軋む妄言茶屋

無力なオタクのたわごとが読めるのは三千年紀だけ

確率的な汚れ

 明日には期末試験があるのだが、どうもやる気が出ずに何も勉強しないでいる。

 経験上、こうした日は結局何もしないものだから、明日気分が変わることを期待して早くに床に就いた。しかしどうにも言葉が頭を巡るものだから、久々にこうして何か記そうと、本日のことを書き連ねている。

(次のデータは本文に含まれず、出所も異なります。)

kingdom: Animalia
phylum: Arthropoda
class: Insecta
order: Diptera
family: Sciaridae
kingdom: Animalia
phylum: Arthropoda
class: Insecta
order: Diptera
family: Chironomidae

 今日、新しく肌着を着下ろした。吸汗速乾の品である。夏場は汗がすぐ乾く肌着がよい。じっとりと背にぬめりつくような素材では鬱陶しい。この間そんなふうな肌着をしていたから不快で気が狂って、夜風を浴びるためだけに自転車を漕いだ。そんなのはもう懲りたから、着心地が良さそうなのを買ってきたのだ。

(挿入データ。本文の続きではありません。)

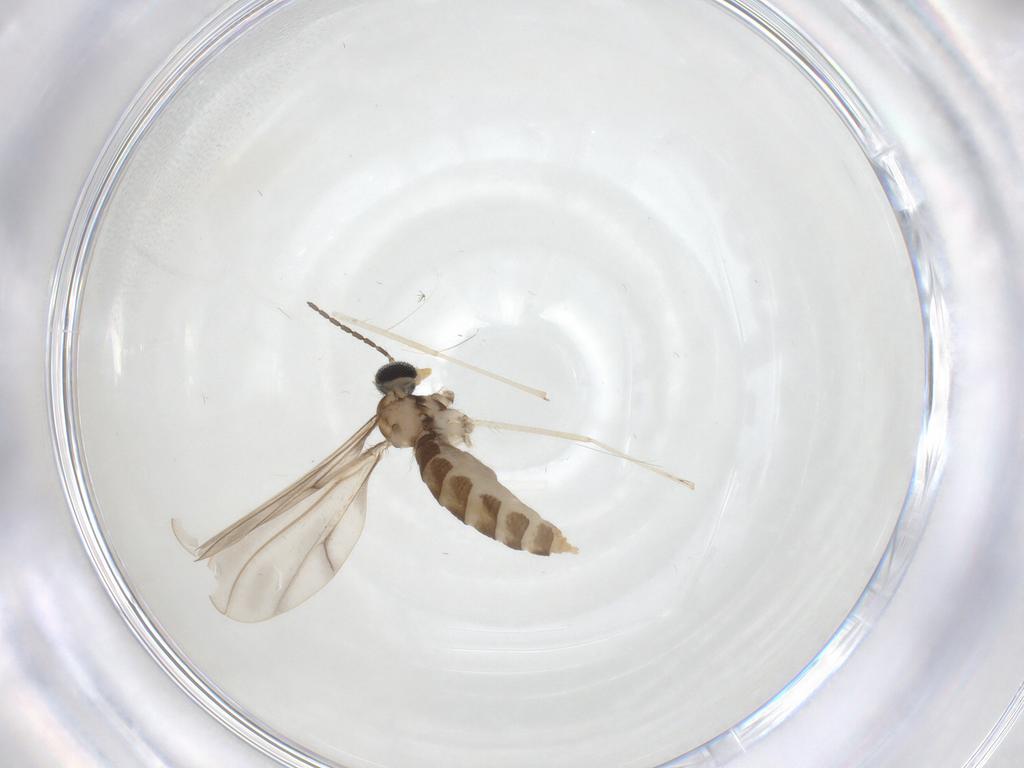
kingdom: Animalia
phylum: Arthropoda
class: Insecta
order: Diptera
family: Cecidomyiidae
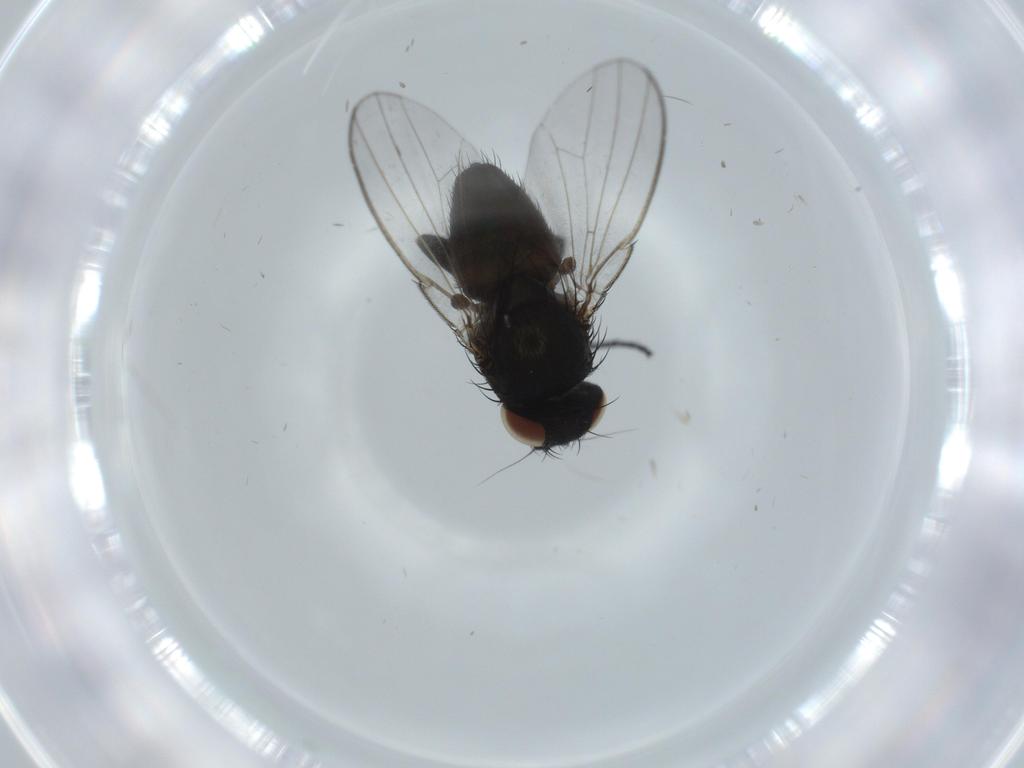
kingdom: Animalia
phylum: Arthropoda
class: Insecta
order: Diptera
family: Milichiidae
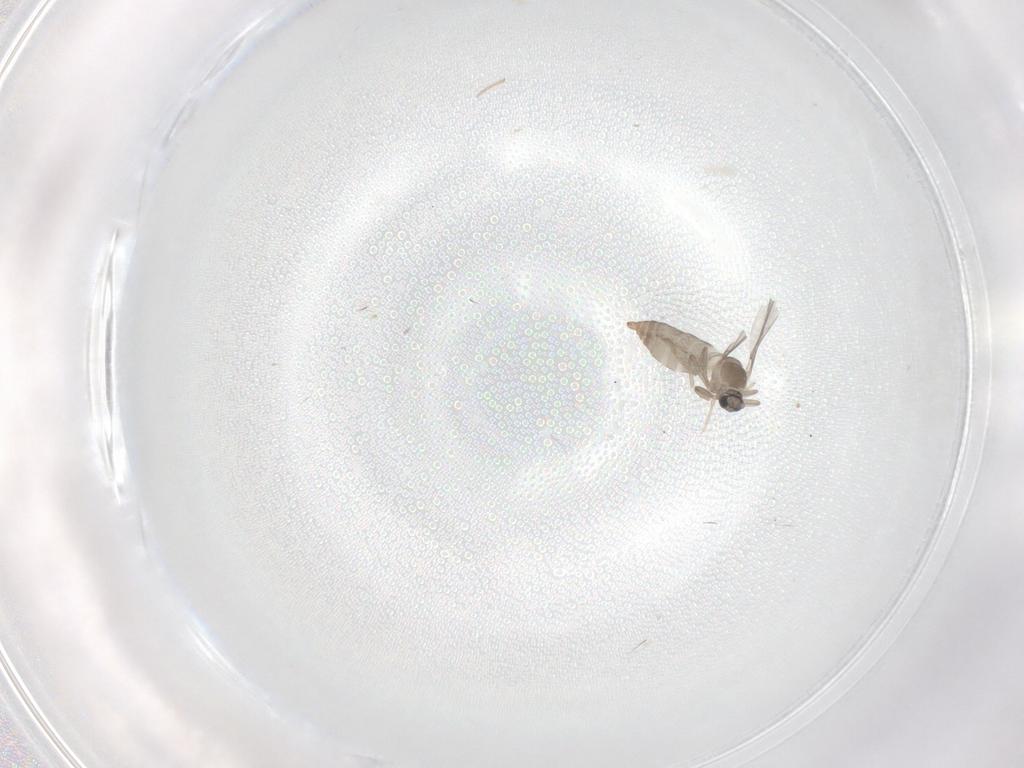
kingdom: Animalia
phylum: Arthropoda
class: Insecta
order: Diptera
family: Cecidomyiidae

 服を下ろすときに気になるのは、袖を通す前に一度洗うかどうかだ。今日の肌着は買ったそのままに着たが、考えてみれば、消費者の手に渡るまでにどのような扱われ方をされたのかというのは、まるで分からない。どうせ工業製品だから大した衛生管理はされていないだろう。どこかで床に落としたかもしれないし、誰かが汚れた手で触ったかもしれない。書いていてなんだか洗ったほうが良かったのではないかと思えてきた。

 だが、実際いま着ていて僕は汚れたと認識していない。認識していないのだから、僕は汚れていない。結局汚れというのは危険意識から渡来する忌避感であり、僕という一個人が実害を被らず一切の認識を持たないのであれば、それは汚れていないのと同じだ。

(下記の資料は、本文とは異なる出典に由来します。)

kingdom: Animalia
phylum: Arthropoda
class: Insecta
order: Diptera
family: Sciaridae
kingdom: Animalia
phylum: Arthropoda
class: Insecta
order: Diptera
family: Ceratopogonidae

 一度着た服を洗うのは当然である。それは確実に汗や脂で汚れているし、そのまま着ると臭うし、肌触りも違う。しかし新品の服を洗うのは、確実に付着した汚れを落とすというよりはむしろ、綺麗さを塗りたくるために洗っている。それは清潔を保証するべく、新品の服に信頼を塗装するための洗濯だ。確率的な汚れを濯いている。

 とは言えど、汚いかもしれないことには違いないので、次からは僕も洗おうと思った。